» What to work on: Retype the material that follows exactly, limited to the lines from the one with "text_box [569, 393, 696, 513]" through the one with "Document page, 2000x1125 pixels.", and keep out all pictures.

» Information shown:
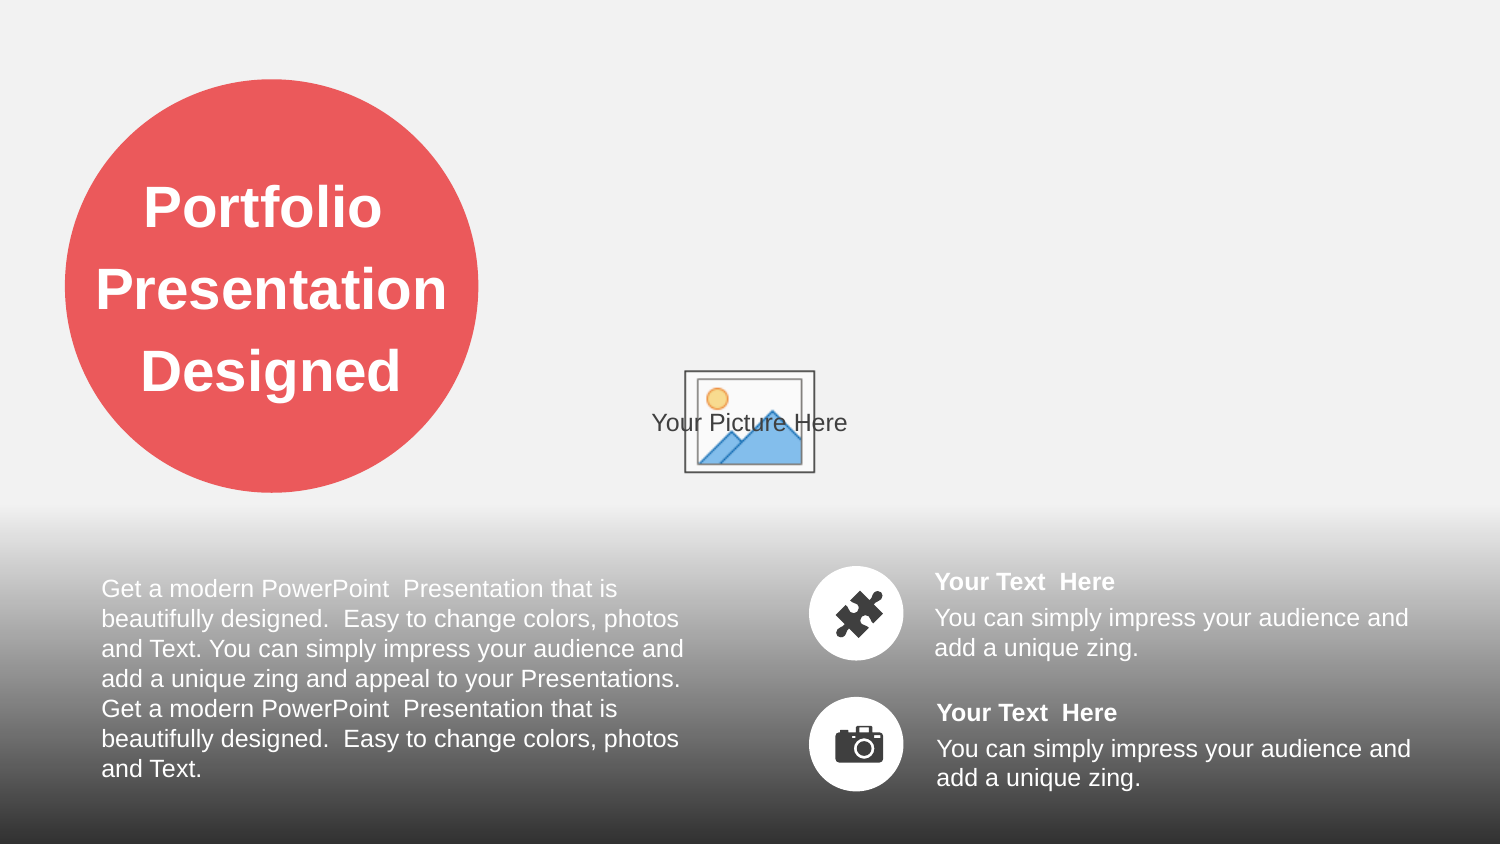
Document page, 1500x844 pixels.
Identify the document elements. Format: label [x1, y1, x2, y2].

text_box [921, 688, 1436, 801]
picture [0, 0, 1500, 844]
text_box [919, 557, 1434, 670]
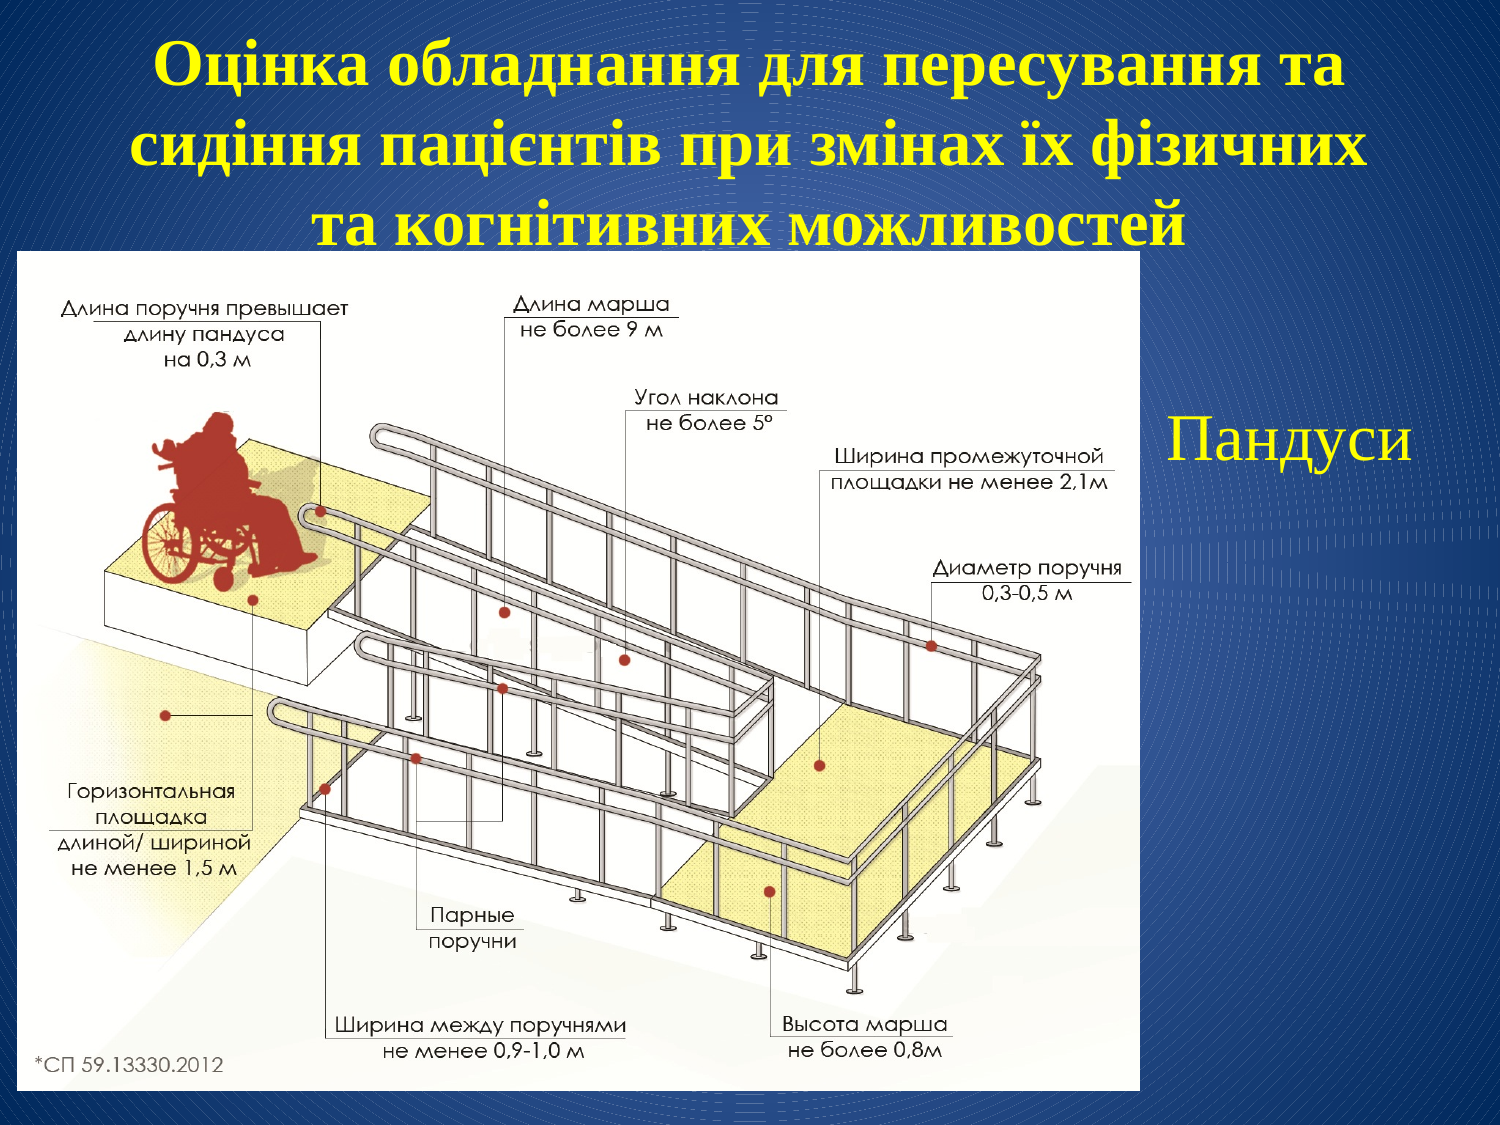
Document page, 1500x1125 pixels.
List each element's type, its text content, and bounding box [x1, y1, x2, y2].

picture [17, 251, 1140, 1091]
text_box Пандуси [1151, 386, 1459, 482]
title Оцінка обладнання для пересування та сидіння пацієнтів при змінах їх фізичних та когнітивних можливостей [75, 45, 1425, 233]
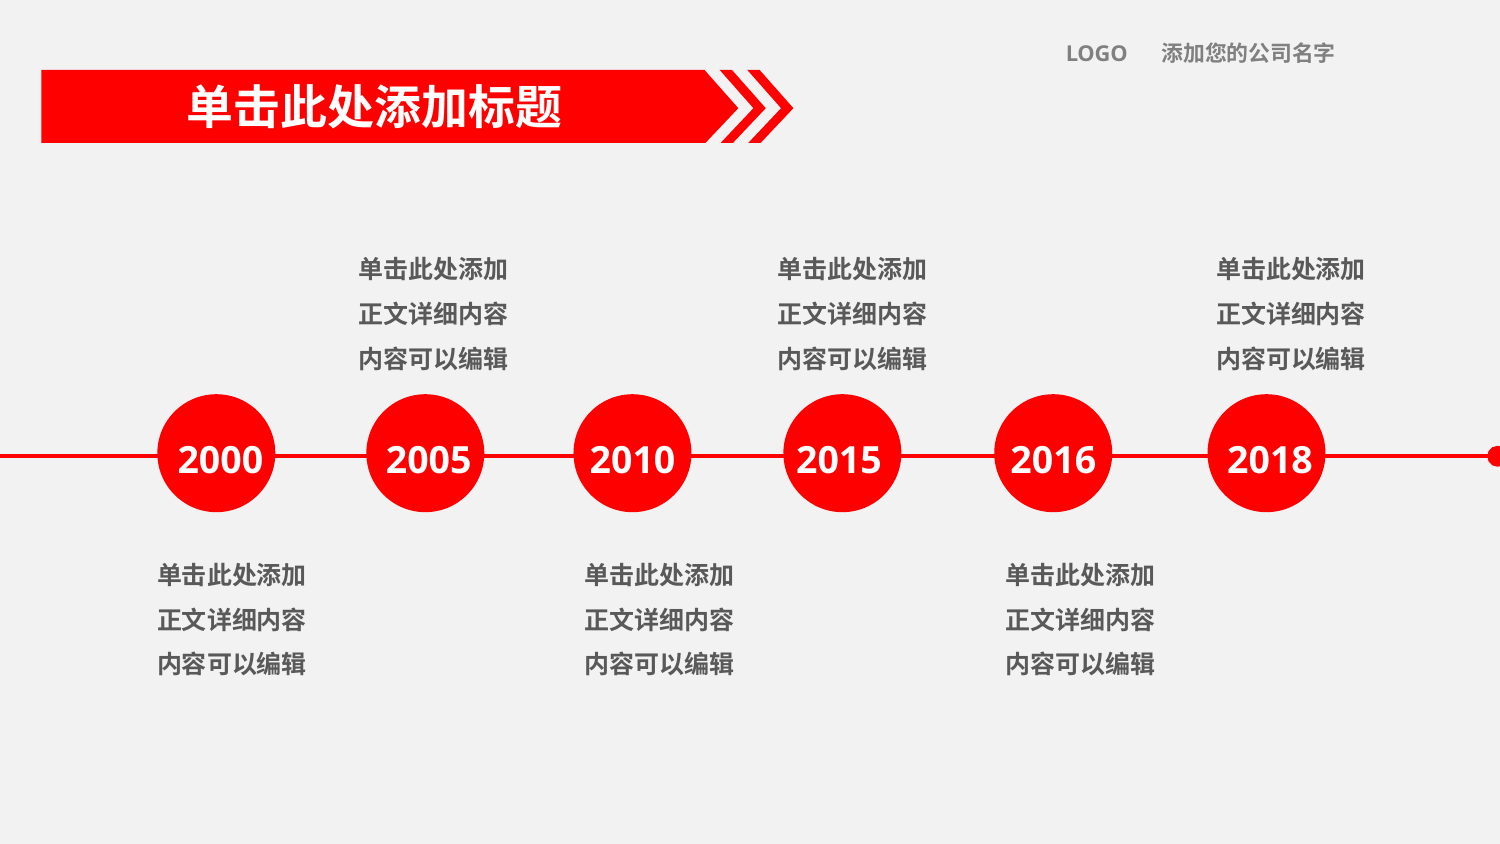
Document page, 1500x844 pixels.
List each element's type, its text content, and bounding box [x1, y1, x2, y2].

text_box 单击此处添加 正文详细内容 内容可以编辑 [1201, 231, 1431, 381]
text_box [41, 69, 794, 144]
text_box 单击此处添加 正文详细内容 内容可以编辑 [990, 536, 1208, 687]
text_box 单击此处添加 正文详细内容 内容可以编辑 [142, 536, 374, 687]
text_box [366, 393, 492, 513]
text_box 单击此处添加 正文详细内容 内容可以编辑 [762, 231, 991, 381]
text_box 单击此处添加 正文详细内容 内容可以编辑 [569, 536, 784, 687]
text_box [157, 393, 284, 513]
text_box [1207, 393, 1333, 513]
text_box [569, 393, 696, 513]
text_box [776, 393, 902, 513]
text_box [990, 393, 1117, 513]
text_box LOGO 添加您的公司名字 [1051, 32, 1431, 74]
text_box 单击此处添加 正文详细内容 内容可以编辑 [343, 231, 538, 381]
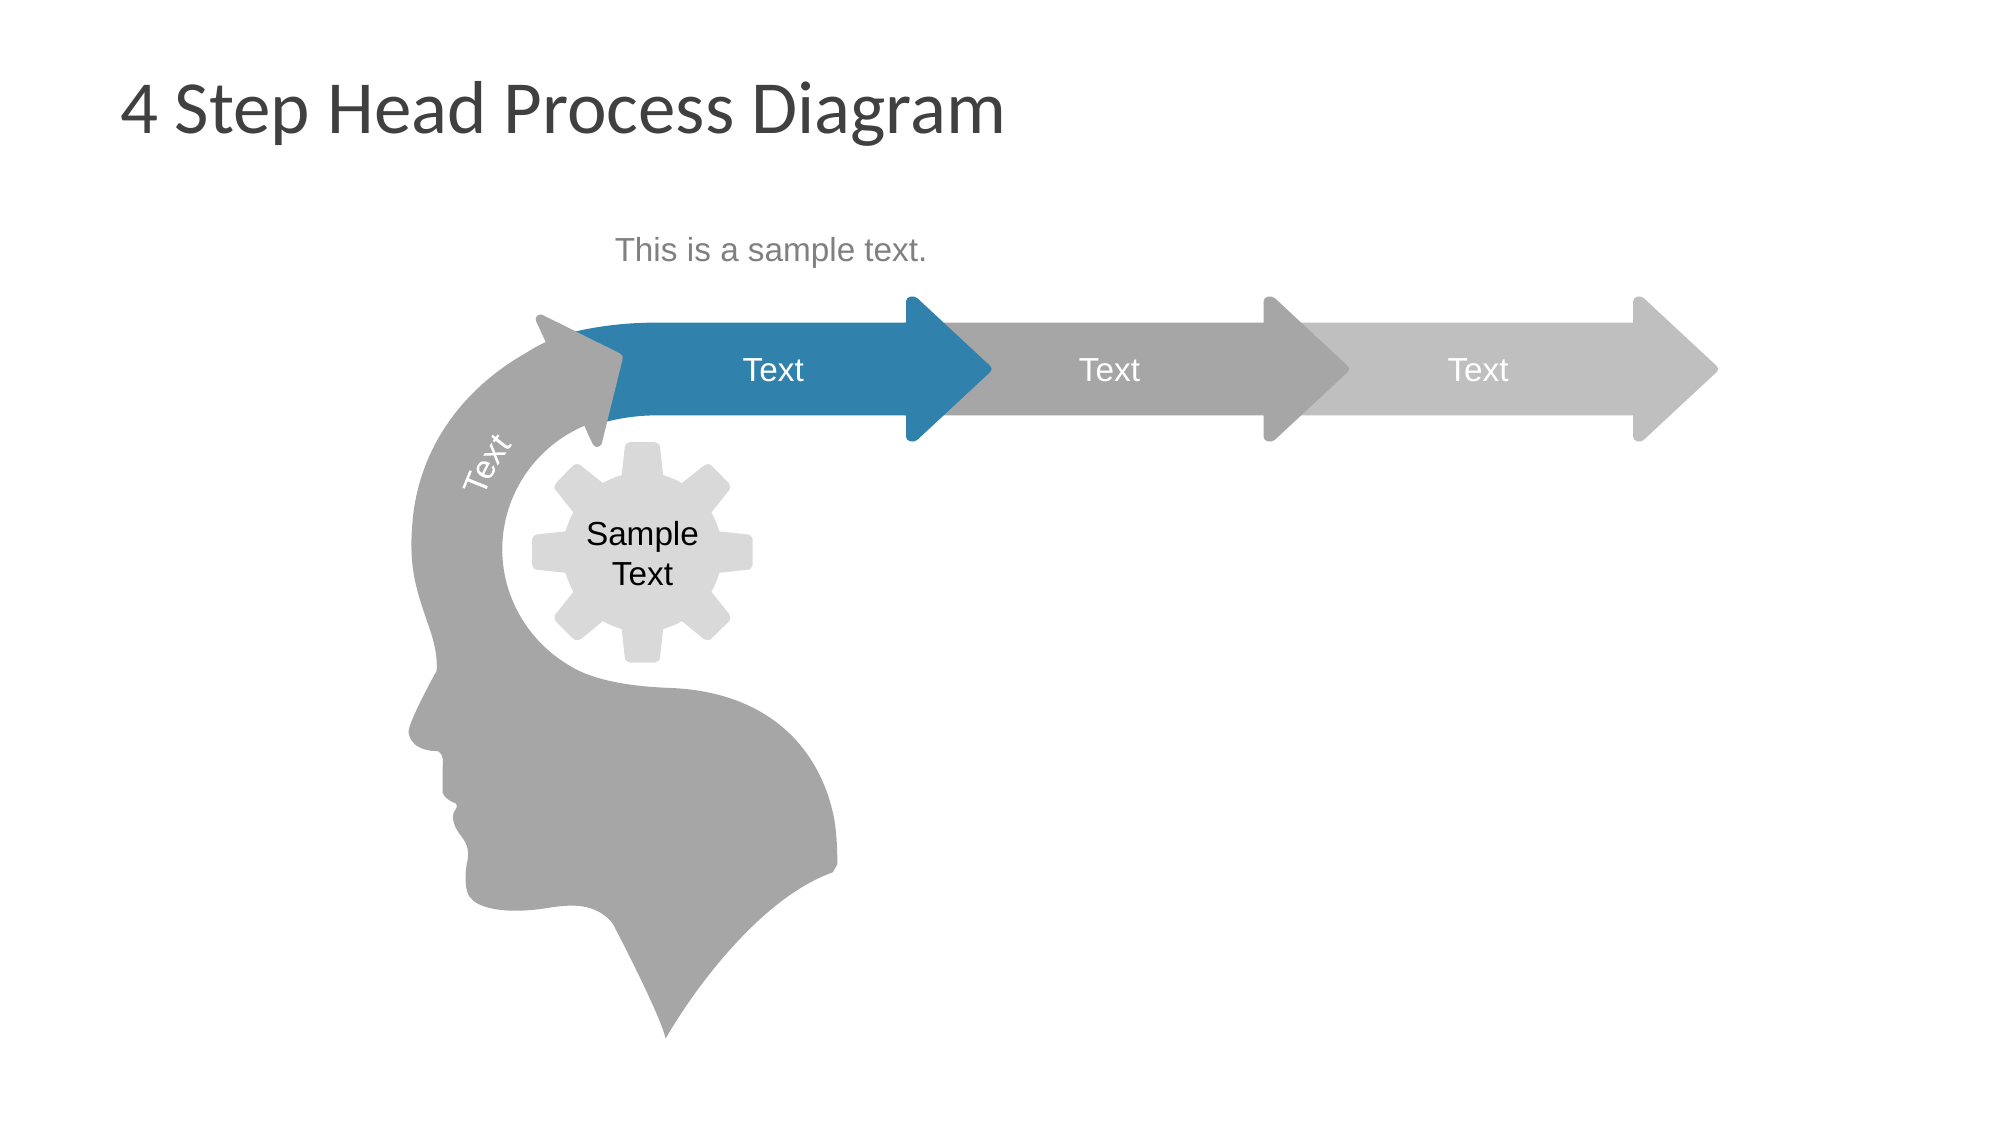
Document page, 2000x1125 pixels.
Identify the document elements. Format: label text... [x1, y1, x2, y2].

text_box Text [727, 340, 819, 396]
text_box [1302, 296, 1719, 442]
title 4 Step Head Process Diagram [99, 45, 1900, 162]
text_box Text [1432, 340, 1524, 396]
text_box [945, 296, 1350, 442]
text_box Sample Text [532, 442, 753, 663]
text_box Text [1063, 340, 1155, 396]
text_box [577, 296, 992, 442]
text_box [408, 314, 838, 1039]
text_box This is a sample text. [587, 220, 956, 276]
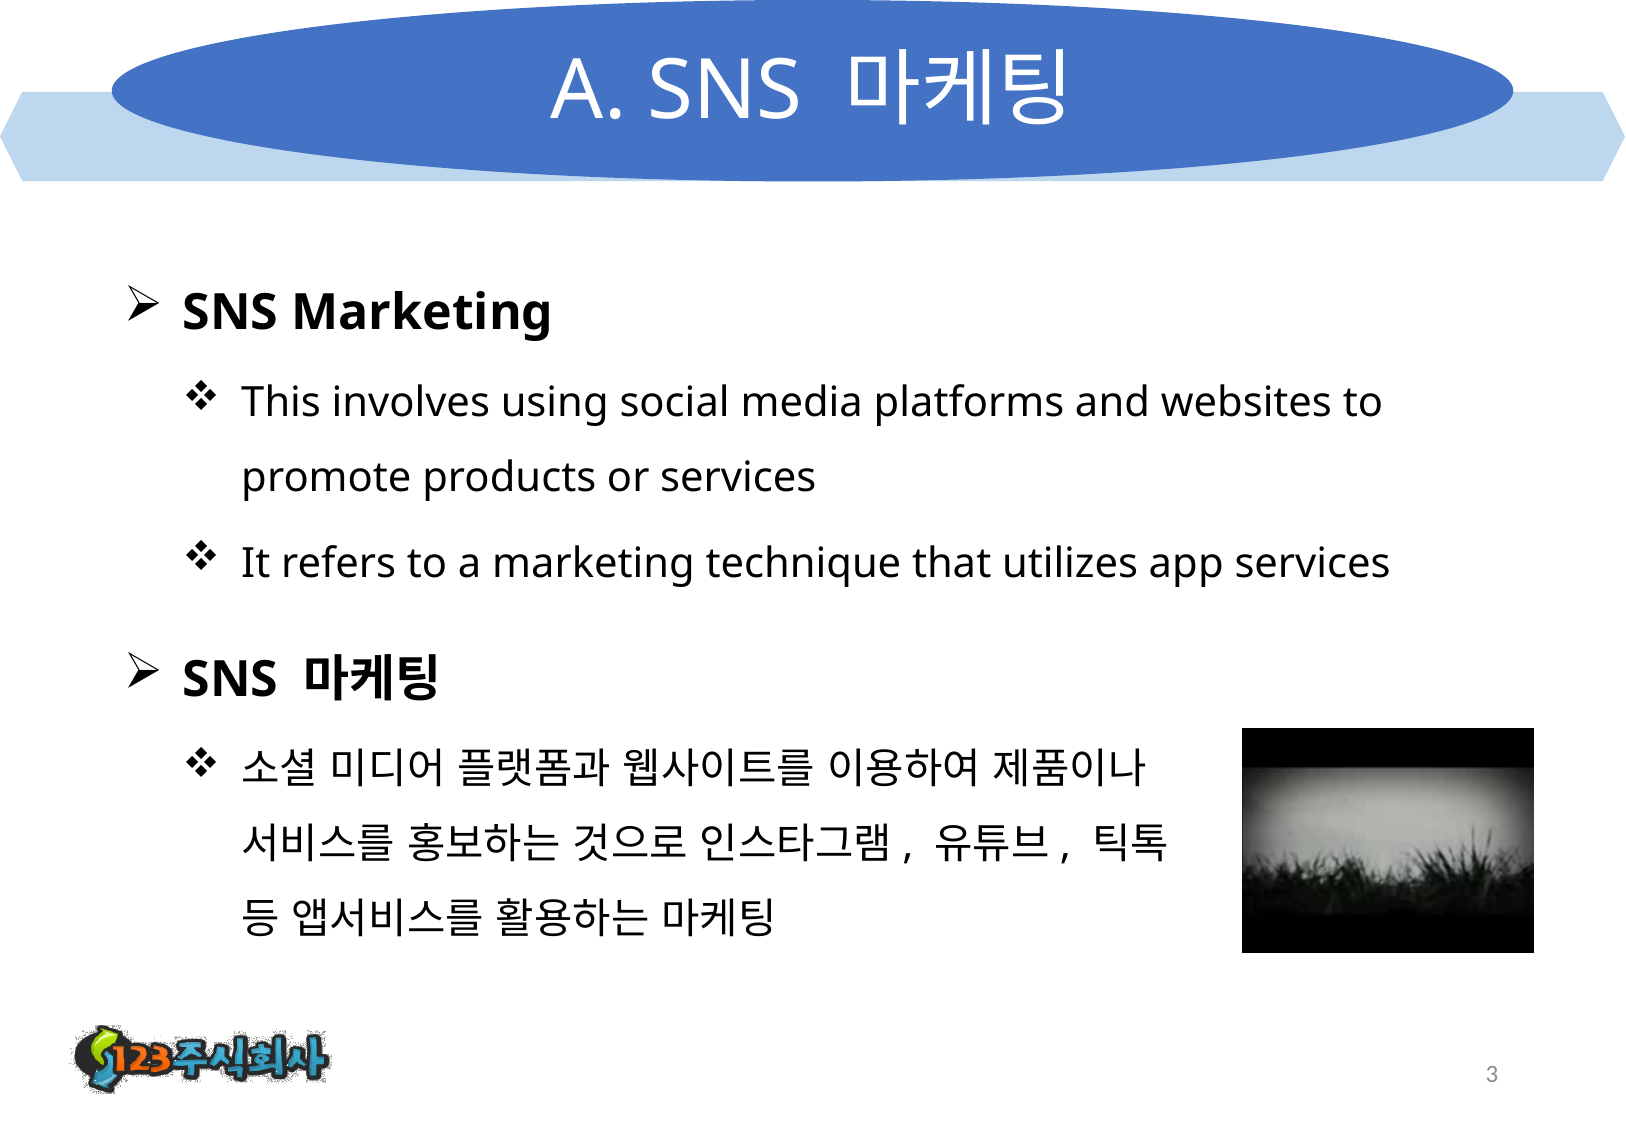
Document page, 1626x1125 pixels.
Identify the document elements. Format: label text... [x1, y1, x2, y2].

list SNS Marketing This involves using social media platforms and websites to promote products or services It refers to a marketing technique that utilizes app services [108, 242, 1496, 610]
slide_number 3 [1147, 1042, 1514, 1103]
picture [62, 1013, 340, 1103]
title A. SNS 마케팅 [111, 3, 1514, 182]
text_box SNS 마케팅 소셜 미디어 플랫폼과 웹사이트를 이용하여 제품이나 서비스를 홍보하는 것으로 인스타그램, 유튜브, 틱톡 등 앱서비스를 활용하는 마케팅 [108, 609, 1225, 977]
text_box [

» Answer to this exercise:
text_box [569, 393, 696, 513]
text_box [776, 393, 902, 513]
text_box [990, 393, 1117, 513]
text_box LOGO 添加您的公司名字 [1051, 32, 1431, 74]
text_box 单击此处添加 正文详细内容 内容可以编辑 [343, 231, 538, 381]
Document page, 2000x1125 pixels.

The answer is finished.